Sorry I can't help much with your problem. The first thing I would have suggested is to check that the power stitch to the socket is switched on, next check the fuse had not blown. You've probably covered both of them!!

After that I'd probably unscrew the zig unit (if that's possible) to check for a loose wire.

Hopefully someone will be along soon with some more answers.

Cheers
Julie


----------



## Zebedee (Oct 3, 2007)

I've moved the thread to Electrical Andy.

Hopefully you'll get more responses from the "techies" there.

Zeb


----------



## DiscoDave (Aug 25, 2008)

If you've checked the fuses and it's still not going, it may be a case of internal investigation, most likely to be a connector come loose.

Regarding the inverter plug it in ass close to the battery as possible, even fit an new 12v out put directly to the battery. Inverters are sensitive to volt drop which occurs on long runs of wire or where the wire used is thin.


----------



## foll-de-roll (Oct 29, 2007)

Hi All



Problem is now solved, and you were correct DD. I wiggled the connections about a bit, then gave it a blast of "Fairy Dust"(WD 40) and bingo the socket sprung to life.

Taking your advice DD, I shall connect a couple of wires to the Leisure Battery with some sort of connection plug for the Inverter, so that it is close to the power.

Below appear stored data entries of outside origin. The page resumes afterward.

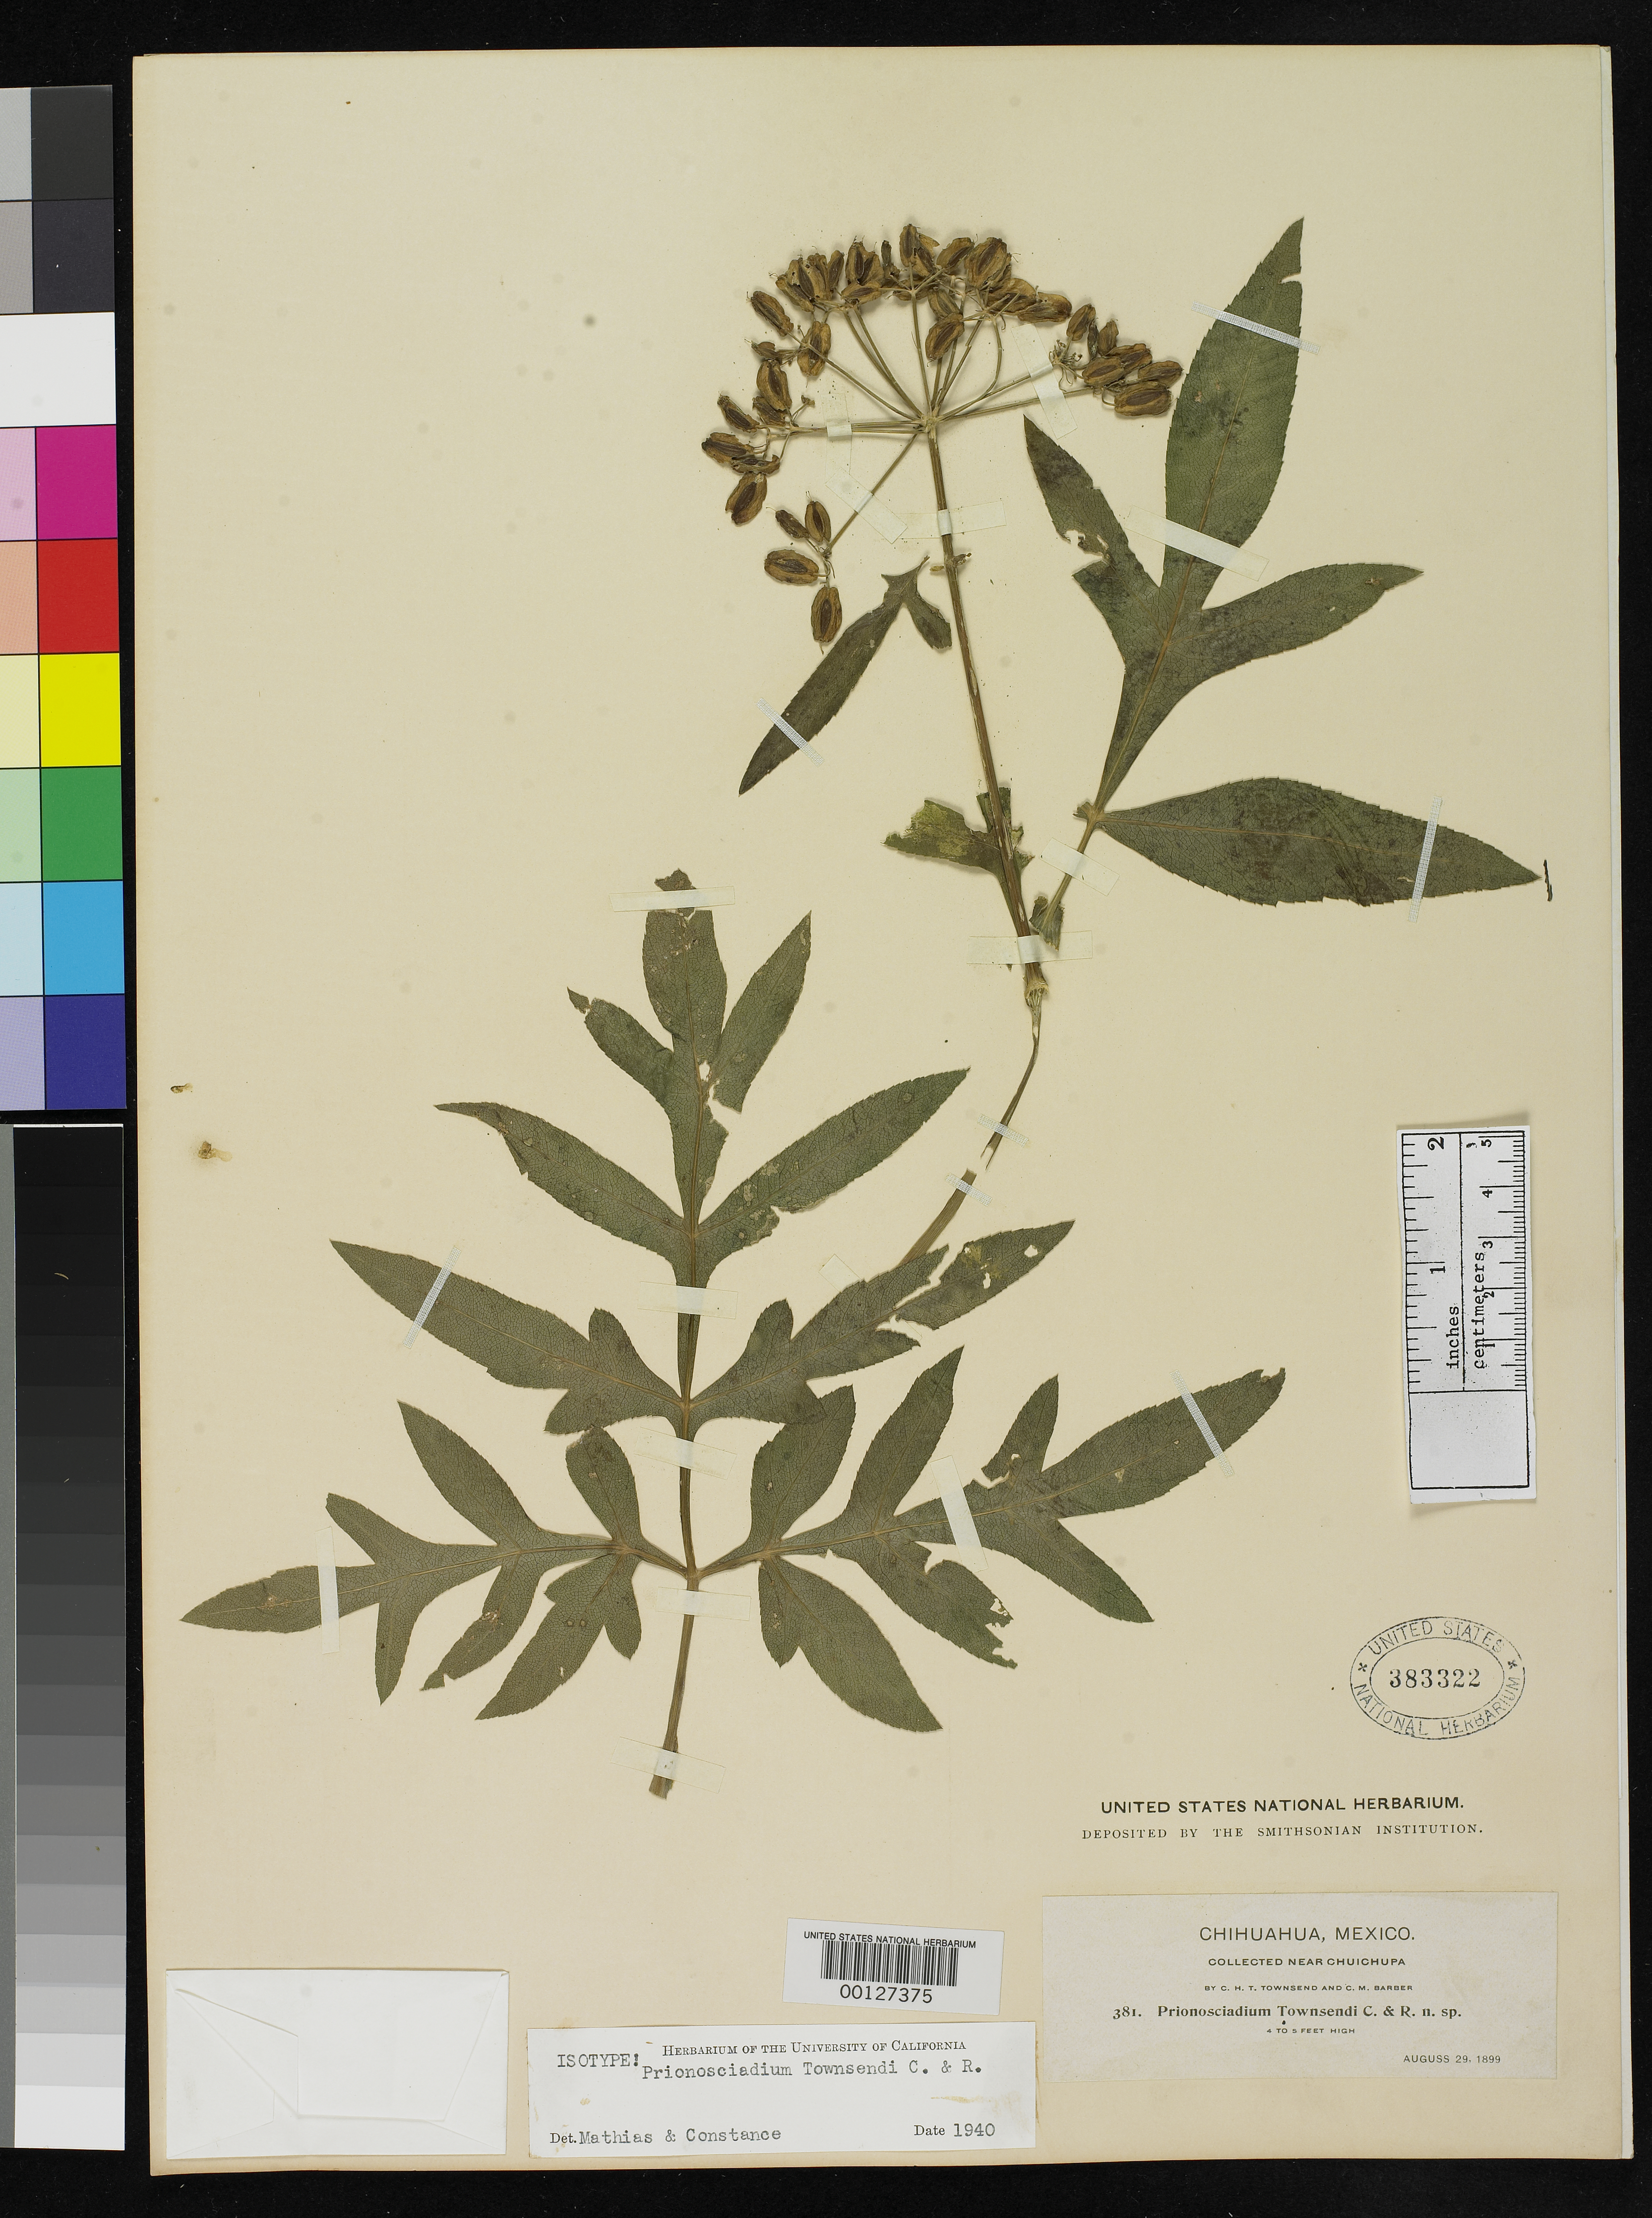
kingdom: Plantae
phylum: Tracheophyta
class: Magnoliopsida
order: Apiales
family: Apiaceae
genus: Prionosciadium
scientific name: Prionosciadium townsendi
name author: Rose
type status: Isotype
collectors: C. H. T. Townsend & C. Barber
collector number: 381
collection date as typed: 29 Aug 1899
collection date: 1899-08-29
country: Mexico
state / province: Chihuahua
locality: Sierra Madre, 20 miles SW of Chuichupa.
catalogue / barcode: US 383322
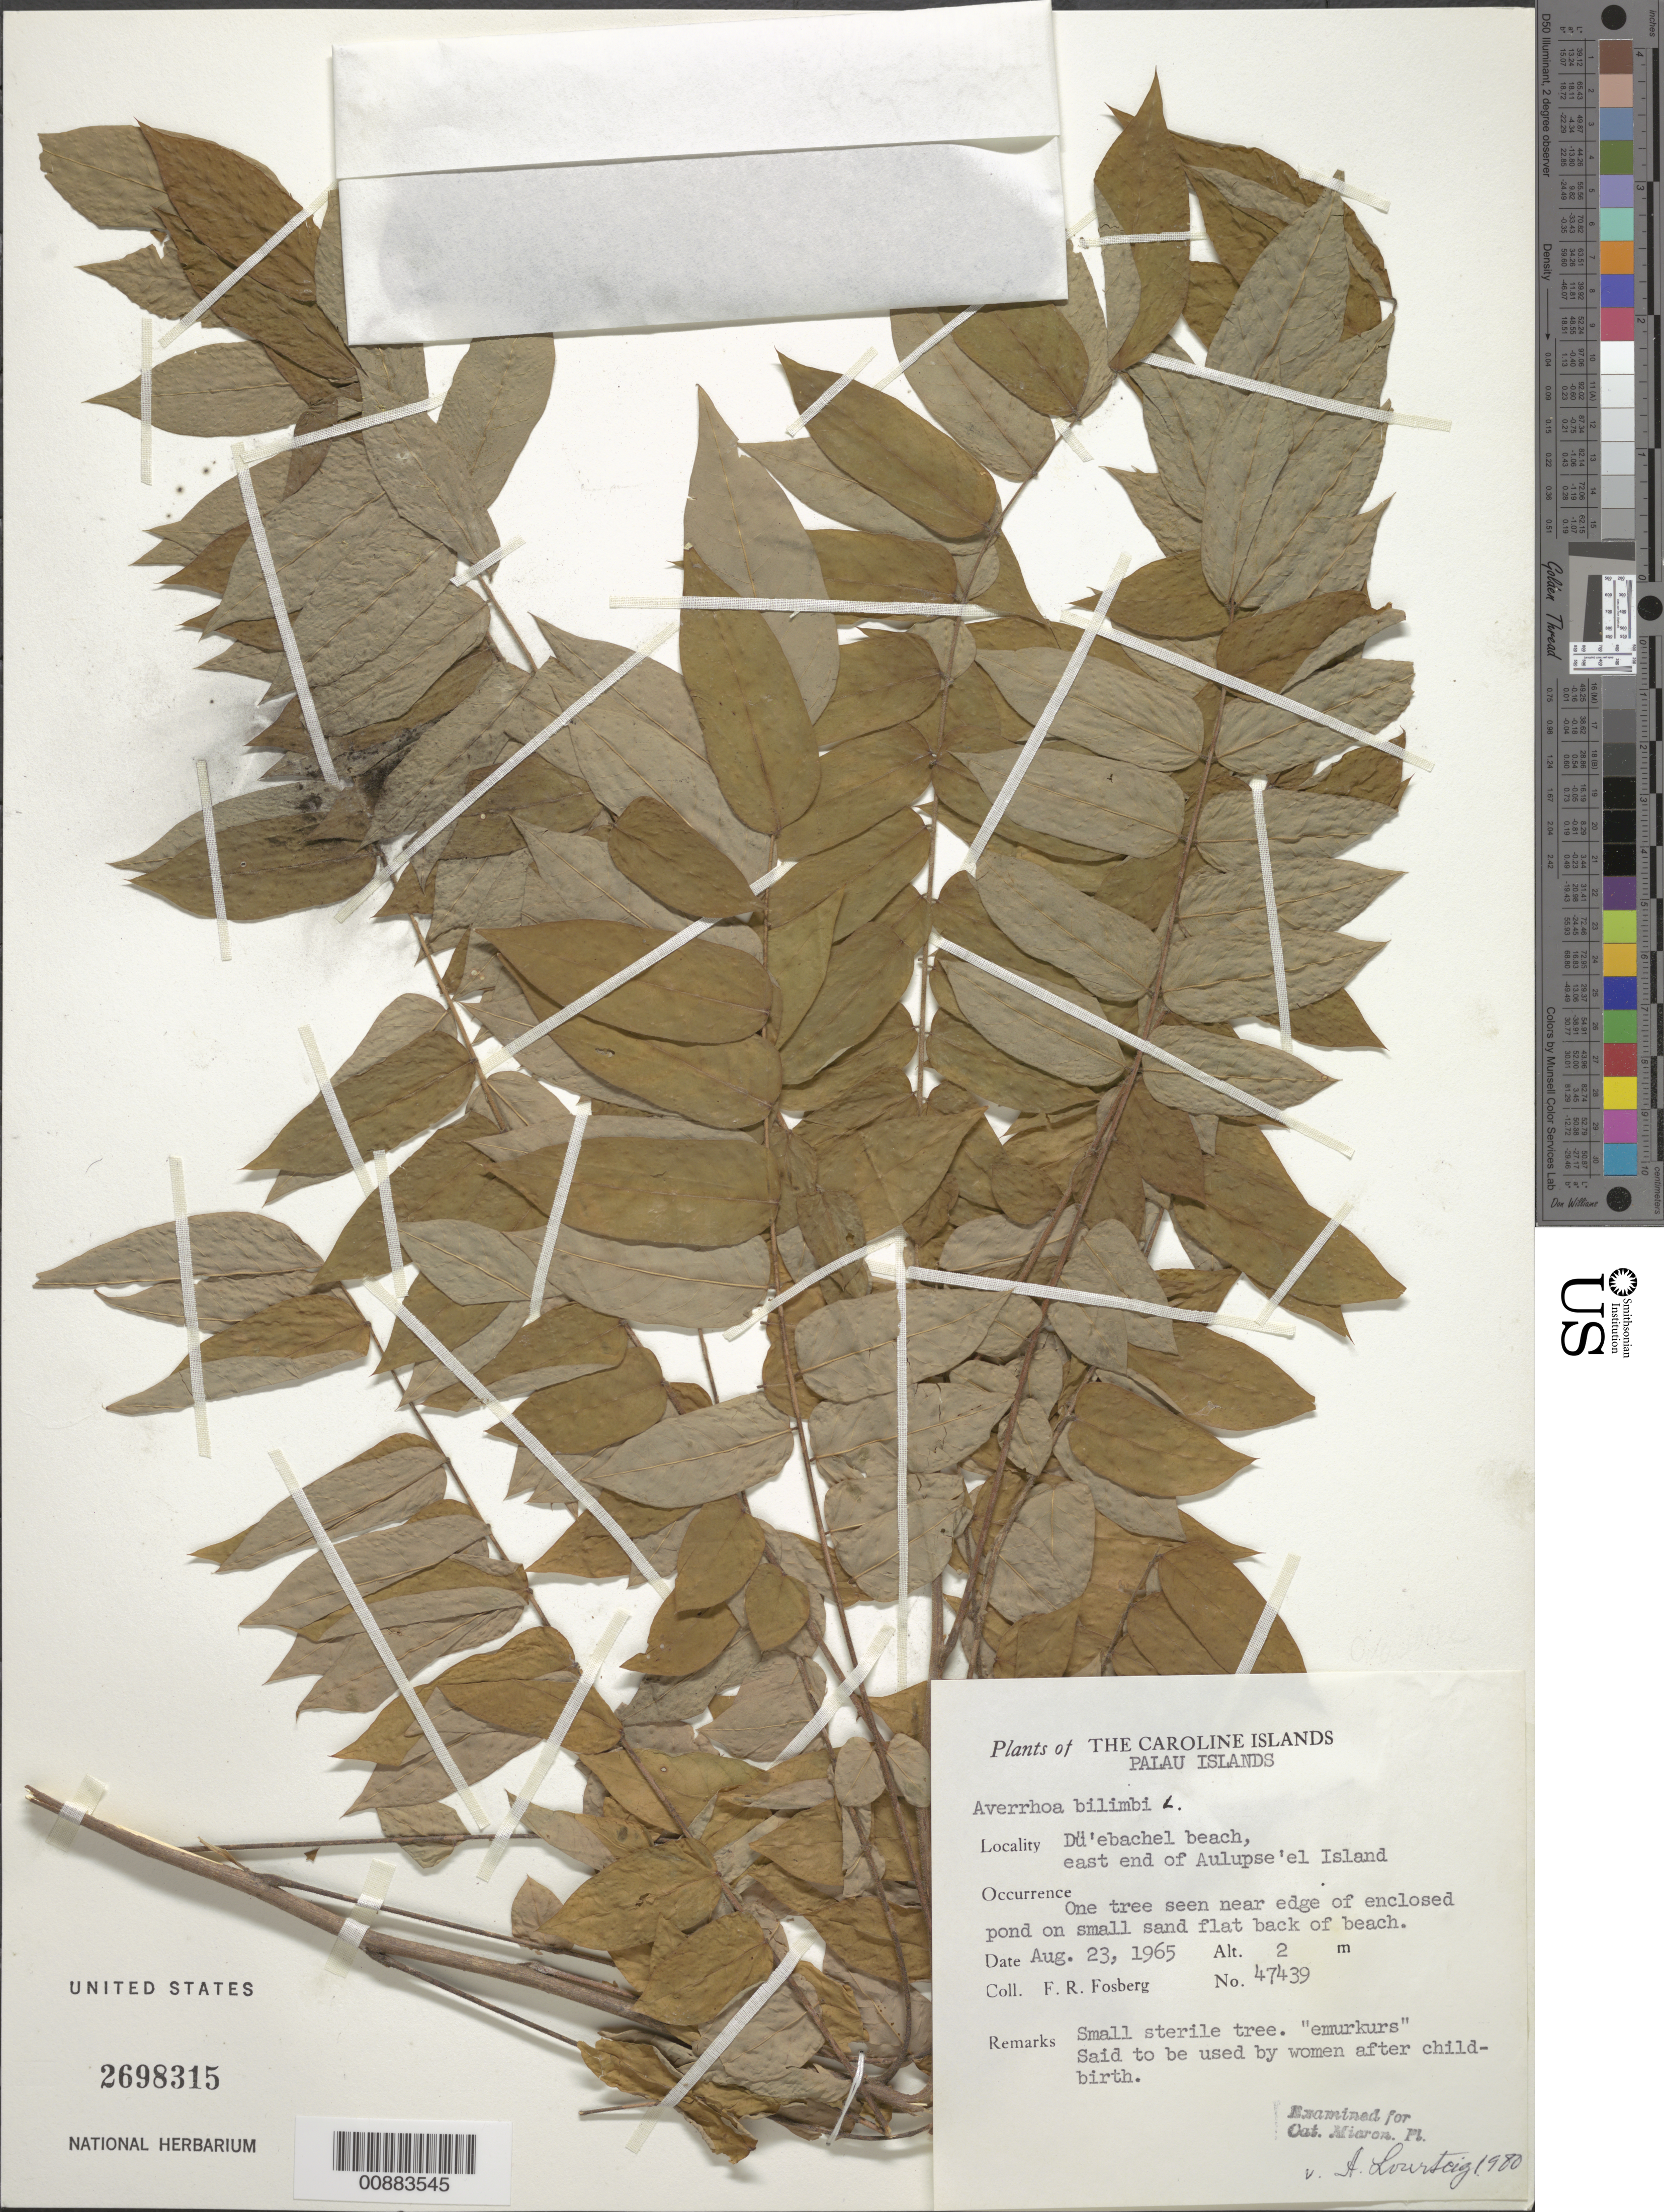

Thank you for your advice.



Andy


----------



## spykal (May 9, 2005)

foll-de-roll said:


> Taking your advice DD, I shall connect a couple of wires to the Leisure Battery with some sort of connection plug for the Inverter, so that it is close to the power.
> 
> Thank you for your advice.
> 
> Andy


Hi

I find that  > a pair of these connectors < are very suitable for that type of job ( first came across them racing model electric cars ) . I use these for all sorts of 12v connections that are not permanent ... Just make sure that you get one of each gender so that you can make up a connection :wink:

Mike


----------



## ferms (Jul 31, 2011)

*Similar problem*

Hi Andy, when you said you wiggled the connections and sprayed Fairy Dust, where did you do that? From the front of the Zig panel? Or somewhere else?

Cheers,

Nick


----------